Luiz Marinho: ministro do Trabalho afirmou que a categoria MEI pode ser usada para fins diferentes do empreendedorismo (Leandro Fonseca /Exame)
Estagiária de jornalismo
Publicado em 24 de junho de 2026 às 15h10.
O ministro do Trabalho, Luiz Marinho, afirmou nesta quarta-feira, 24, que o governo observa com preocupação a ampliação do uso do Microempreendedor Individual (MEI) como alternativa para contratação de trabalhadores, devido à menor contribuição previdenciária da categoria.
“O que não podemos é usar o MEI como forma de fraude trabalhista.

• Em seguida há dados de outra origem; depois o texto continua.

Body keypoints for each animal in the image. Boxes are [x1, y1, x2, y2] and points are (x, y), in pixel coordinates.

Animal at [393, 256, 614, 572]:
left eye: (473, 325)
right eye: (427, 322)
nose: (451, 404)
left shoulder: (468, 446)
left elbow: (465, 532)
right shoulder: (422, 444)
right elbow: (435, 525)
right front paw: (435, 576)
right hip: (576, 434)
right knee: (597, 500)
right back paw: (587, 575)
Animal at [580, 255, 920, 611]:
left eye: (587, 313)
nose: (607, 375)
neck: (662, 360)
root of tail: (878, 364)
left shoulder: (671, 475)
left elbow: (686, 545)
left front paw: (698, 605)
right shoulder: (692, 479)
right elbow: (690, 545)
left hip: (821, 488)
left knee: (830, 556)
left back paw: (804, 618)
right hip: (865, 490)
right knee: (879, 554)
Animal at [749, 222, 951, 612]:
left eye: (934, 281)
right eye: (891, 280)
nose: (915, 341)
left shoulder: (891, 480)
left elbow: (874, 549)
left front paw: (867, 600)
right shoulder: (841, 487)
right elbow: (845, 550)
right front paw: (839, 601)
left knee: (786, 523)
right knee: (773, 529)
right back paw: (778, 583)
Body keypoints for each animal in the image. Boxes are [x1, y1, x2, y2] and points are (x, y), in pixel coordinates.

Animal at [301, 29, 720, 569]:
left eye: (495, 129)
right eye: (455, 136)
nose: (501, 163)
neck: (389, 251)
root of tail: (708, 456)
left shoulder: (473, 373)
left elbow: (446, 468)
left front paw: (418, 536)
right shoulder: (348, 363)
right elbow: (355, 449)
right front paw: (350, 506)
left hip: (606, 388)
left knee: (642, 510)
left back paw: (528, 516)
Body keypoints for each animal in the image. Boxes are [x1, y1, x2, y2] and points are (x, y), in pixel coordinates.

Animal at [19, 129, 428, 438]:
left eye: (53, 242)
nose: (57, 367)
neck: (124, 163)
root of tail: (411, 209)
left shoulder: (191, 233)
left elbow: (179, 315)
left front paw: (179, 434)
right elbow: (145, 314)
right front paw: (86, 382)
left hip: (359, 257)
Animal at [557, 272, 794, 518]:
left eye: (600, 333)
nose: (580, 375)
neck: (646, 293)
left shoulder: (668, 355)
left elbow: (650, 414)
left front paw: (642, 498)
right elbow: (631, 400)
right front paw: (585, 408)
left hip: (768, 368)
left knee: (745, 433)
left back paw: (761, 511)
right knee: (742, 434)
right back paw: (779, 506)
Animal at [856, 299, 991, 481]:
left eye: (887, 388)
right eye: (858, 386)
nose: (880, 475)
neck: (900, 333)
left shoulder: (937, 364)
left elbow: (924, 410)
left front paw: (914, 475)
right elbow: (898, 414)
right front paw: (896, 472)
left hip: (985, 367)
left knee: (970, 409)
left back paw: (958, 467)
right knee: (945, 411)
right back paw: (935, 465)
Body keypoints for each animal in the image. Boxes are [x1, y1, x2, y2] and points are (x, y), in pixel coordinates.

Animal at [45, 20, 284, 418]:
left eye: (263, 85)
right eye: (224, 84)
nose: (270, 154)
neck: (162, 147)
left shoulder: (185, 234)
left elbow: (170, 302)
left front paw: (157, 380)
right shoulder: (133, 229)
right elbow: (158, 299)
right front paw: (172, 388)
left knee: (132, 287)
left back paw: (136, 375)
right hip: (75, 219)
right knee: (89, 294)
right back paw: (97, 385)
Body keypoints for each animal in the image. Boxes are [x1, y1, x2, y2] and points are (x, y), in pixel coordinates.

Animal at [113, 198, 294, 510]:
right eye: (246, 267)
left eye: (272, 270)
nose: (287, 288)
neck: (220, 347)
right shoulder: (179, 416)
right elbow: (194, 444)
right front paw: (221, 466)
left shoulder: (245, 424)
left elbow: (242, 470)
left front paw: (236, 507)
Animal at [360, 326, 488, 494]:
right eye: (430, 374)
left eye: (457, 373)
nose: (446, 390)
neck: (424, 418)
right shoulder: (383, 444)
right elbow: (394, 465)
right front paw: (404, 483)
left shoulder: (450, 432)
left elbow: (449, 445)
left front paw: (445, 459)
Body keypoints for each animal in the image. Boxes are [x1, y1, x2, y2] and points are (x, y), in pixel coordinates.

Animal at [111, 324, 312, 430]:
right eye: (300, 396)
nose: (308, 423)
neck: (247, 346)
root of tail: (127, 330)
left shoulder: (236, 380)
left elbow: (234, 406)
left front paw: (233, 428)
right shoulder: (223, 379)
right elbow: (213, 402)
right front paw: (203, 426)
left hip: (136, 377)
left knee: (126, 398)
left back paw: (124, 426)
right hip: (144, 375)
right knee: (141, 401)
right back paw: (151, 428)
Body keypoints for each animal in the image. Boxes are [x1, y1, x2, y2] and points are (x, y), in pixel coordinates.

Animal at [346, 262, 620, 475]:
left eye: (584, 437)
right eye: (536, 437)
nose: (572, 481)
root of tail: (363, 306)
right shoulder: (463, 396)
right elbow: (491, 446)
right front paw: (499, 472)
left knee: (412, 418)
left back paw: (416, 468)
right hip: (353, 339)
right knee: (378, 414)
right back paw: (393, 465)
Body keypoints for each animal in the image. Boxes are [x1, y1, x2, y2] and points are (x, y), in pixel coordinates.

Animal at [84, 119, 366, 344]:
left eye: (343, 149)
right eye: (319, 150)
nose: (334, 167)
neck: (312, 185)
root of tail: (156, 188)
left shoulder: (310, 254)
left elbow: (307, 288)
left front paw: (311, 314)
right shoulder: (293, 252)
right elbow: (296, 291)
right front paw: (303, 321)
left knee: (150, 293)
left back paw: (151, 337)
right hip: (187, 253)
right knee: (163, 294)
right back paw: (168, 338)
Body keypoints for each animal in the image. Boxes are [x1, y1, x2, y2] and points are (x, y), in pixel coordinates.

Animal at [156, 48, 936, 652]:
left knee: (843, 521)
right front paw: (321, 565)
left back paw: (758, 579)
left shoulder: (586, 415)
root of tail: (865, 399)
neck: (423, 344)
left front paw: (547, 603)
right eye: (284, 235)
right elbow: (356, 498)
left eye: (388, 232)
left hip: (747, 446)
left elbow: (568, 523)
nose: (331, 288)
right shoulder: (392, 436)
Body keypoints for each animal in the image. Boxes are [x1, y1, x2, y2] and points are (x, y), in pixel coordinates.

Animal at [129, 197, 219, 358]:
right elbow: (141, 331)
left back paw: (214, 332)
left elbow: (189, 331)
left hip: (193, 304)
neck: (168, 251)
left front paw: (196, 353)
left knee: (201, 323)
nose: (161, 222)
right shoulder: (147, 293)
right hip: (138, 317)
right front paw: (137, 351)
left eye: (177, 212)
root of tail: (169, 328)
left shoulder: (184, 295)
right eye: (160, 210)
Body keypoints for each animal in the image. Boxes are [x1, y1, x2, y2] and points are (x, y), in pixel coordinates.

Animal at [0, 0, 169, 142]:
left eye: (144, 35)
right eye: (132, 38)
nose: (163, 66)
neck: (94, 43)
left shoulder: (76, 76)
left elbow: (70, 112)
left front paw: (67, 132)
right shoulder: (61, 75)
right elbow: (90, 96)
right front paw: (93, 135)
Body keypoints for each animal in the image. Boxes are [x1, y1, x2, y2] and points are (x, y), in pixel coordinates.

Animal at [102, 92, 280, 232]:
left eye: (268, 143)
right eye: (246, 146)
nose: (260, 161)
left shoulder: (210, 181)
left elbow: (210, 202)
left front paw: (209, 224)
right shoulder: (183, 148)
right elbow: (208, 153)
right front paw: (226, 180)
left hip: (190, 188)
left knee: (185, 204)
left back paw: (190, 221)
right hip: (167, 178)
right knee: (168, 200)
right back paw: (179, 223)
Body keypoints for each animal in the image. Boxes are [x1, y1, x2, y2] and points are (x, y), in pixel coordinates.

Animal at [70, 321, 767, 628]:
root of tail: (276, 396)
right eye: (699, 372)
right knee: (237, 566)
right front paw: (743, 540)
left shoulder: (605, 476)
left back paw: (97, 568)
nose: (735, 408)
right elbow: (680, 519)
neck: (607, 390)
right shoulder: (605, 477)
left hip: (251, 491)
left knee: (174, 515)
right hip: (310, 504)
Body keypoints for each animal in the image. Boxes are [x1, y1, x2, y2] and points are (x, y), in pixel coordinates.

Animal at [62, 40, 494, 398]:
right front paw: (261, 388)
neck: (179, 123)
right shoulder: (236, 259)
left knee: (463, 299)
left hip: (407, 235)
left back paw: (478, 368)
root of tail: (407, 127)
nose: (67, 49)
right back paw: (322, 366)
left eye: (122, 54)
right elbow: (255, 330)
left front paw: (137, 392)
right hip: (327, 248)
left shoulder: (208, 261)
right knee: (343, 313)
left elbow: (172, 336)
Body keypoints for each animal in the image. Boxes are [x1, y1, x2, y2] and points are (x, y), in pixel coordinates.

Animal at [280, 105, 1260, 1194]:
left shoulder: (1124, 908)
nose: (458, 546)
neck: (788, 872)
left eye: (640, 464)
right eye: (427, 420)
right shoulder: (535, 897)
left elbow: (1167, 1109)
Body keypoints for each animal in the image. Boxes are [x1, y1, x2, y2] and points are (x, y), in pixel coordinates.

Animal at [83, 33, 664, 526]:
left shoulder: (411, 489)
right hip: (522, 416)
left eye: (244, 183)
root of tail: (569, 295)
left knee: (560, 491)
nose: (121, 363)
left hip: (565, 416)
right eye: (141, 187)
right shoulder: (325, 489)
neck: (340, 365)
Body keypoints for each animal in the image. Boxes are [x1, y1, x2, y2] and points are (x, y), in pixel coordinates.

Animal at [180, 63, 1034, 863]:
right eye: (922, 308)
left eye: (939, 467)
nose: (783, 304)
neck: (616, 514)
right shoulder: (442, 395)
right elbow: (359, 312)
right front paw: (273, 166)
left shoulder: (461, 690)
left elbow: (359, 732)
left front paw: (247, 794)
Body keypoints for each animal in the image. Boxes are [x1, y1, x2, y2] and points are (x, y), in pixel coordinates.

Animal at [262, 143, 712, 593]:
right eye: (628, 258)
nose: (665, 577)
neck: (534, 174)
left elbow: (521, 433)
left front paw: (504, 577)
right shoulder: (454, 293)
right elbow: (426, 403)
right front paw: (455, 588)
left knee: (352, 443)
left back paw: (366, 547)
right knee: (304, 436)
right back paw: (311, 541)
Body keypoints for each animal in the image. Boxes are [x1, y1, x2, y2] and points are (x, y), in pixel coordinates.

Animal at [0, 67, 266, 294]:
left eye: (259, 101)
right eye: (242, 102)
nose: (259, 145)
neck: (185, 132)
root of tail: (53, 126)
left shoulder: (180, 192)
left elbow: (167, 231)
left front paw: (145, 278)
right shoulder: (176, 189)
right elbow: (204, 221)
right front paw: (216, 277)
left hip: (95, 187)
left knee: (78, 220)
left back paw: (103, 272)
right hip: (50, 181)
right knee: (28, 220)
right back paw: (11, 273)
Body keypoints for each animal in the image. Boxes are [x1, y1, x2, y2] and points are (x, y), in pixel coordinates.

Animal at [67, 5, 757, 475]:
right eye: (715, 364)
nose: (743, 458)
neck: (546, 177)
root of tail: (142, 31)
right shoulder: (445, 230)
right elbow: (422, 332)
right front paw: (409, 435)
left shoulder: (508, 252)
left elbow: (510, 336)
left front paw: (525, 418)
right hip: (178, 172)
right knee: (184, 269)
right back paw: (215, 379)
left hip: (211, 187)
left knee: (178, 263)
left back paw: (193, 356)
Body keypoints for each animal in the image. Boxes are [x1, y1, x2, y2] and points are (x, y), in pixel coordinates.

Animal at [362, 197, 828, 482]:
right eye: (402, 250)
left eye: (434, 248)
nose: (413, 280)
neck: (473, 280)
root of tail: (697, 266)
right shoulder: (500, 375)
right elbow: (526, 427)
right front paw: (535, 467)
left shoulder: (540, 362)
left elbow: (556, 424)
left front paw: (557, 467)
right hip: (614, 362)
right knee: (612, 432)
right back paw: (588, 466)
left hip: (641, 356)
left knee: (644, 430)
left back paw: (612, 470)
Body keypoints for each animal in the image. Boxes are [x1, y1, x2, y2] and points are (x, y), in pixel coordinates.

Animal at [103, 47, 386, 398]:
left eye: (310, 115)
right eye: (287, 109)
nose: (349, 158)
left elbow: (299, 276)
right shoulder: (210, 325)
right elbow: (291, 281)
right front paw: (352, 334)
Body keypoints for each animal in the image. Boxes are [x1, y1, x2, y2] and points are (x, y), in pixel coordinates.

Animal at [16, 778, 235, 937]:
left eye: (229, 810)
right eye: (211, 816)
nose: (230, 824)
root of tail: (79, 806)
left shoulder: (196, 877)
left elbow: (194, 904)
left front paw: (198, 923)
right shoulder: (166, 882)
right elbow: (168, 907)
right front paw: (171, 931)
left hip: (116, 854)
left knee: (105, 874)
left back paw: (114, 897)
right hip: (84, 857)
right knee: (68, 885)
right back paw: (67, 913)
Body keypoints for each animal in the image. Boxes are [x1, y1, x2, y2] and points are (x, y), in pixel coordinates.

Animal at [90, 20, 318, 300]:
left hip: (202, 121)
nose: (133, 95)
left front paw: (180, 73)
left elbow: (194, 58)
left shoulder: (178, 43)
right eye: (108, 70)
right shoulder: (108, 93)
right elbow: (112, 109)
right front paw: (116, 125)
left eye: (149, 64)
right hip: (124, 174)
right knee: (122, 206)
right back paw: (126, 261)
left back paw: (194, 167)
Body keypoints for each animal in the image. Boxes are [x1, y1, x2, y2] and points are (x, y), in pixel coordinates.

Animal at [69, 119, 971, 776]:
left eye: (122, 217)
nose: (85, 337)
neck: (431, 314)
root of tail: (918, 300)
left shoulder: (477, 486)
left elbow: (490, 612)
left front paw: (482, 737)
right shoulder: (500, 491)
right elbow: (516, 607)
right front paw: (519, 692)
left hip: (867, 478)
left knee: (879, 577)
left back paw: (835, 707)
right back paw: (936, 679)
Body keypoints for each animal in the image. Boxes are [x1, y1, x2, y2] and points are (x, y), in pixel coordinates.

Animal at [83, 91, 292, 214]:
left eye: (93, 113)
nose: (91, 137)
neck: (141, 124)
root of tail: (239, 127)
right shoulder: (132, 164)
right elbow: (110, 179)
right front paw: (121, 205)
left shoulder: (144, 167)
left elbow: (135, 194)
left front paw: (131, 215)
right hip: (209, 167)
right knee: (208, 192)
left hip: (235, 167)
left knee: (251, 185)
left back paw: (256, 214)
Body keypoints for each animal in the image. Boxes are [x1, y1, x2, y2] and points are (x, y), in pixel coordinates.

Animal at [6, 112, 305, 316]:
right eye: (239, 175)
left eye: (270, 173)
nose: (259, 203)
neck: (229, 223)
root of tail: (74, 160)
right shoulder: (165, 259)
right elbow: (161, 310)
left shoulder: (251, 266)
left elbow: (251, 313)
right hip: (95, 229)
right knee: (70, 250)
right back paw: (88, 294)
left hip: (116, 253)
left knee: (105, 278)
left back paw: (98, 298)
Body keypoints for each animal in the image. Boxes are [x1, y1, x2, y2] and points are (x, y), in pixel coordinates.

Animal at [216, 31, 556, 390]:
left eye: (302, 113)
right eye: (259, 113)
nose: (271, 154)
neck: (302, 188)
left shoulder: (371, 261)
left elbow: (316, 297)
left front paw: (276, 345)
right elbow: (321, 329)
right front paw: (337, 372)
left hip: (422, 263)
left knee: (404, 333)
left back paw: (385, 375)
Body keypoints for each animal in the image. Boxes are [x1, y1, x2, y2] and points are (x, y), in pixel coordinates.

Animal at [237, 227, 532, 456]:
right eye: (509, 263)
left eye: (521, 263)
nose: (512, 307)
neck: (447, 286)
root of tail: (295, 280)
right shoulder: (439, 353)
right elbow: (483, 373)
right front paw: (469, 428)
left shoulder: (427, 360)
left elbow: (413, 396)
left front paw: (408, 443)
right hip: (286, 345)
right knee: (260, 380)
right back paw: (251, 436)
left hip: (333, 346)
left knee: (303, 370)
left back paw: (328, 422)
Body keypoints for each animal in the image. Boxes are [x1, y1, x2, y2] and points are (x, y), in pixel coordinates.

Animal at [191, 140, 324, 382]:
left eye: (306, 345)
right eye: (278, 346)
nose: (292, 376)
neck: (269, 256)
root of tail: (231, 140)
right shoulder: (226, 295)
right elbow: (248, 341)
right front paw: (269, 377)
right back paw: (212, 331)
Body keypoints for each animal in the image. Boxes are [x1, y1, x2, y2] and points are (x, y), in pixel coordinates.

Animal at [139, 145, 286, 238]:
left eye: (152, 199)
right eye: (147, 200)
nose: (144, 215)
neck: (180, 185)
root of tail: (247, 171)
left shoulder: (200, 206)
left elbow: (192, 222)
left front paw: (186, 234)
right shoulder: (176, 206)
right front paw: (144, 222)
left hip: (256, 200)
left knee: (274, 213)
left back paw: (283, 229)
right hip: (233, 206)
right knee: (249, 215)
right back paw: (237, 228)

O Supremo tem responsabilidade de não cometer irresponsabilidade de contratar pessoa jurídica no lugar de funcionário”, afirmou.
Marinho comentou o julgamento do Supremo Tribunal Federal (STF) sobre a chamada pejotização, a contratação de pessoas jurídicas em substituição a vínculos formais de emprego.
A declaração ocorre após o governo anunciar um pacote de medidas voltadas aos micro e pequenos empreendedores, que inclui um programa de renegociação de dívidas tributárias para MEIs e uma proposta de ampliação do limite de faturamento da categoria.
Segundo o ministro do Empreendedorismo, Paulo Pereira, em entrevista a O Globo, o governo prepara um programa de transação tributária para permitir que microempreendedores individuais regularizem débitos fiscais.
A proposta prevê descontos de até 70% e parcelamento em até 12 anos. As negociações serão limitadas a dívidas de até R$ 20 mil, com prestação mínima de R$ 25. Atualmente, o prazo máximo de parcelamento é de dois anos, com parcela mínima de R$ 50.
De acordo com Pereira, a medida pode beneficiar entre 3 milhões e 4 milhões de MEIs que possuem pendências relacionadas ao pagamento mensal obrigatório da categoria. O objetivo é permitir que trabalhadores inadimplentes ou que tiveram o CNPJ cancelado voltem a acessar os benefícios do regime.
Além da renegociação, o governo pretende encaminhar ao Congresso um projeto para elevar gradualmente o limite de faturamento anual permitido para o MEI. A previsão é que o teto passe para R$ 110 mil em 2027 e alcance R$ 140 mil em 2028.
O presidente da Câmara dos Deputados, Hugo Motta (Republicanos-PB), afirmou que o Executivo enviaria a proposta ao colegiado, que já debate o tema na Casa. Segundo a Agência Câmara, uma comissão especial analisa mudanças no regime, incluindo a ampliação da receita bruta permitida e a possibilidade de contratação de até dois empregados.
Neste mês, o ministro Gilmar Mendes retirou a suspensão nacional de parte dos processos que discutem o tema da pejotização, permitindo a retomada de ações nas primeiras e segundas instâncias e nos Tribunais Regionais do Trabalho (TRTs).
Os processos no Tribunal Superior do Trabalho (TST) e no próprio STF continuam suspensos até uma decisão definitiva.
Marinho também citou à Folha o impacto previdenciário do modelo. Segundo estudo publicado em 2025 pelo Observatório de Política Fiscal do FGV Ibre, a criação do MEI teria representado um déficit atuarial estimado em R$ 711 bilhões para a Previdência Social, em valores atuais. Considerando um ganho real do salário mínimo de 1% ao ano, a estimativa chega a R$ 974 bilhões.
Outro ponto em debate é a possibilidade de o MEI contratar mais empregados. Atualmente, a categoria pode ter um funcionário, mas a proposta em discussão prevê ampliar esse limite para dois.
Para Paulo Pereira, as mudanças fazem parte de um esforço para fortalecer pequenos negócios. Na entrevista a O Globo, ele afirmou ainda que o governo pretende revisar a estrutura do Simples Nacional, regime tributário para micro e pequenas empresas, por considerar que existem distorções no modelo atual.
Segundo Marinho, em declaração à Folha, o tema foi discutido durante as negociações relacionadas à proposta de redução da jornada de trabalho e à implementação da escala 6x1. O ministro afirmou que houve um entendimento com o presidente da Câmara, Hugo Motta, para tratar da ampliação das contratações nesse contexto.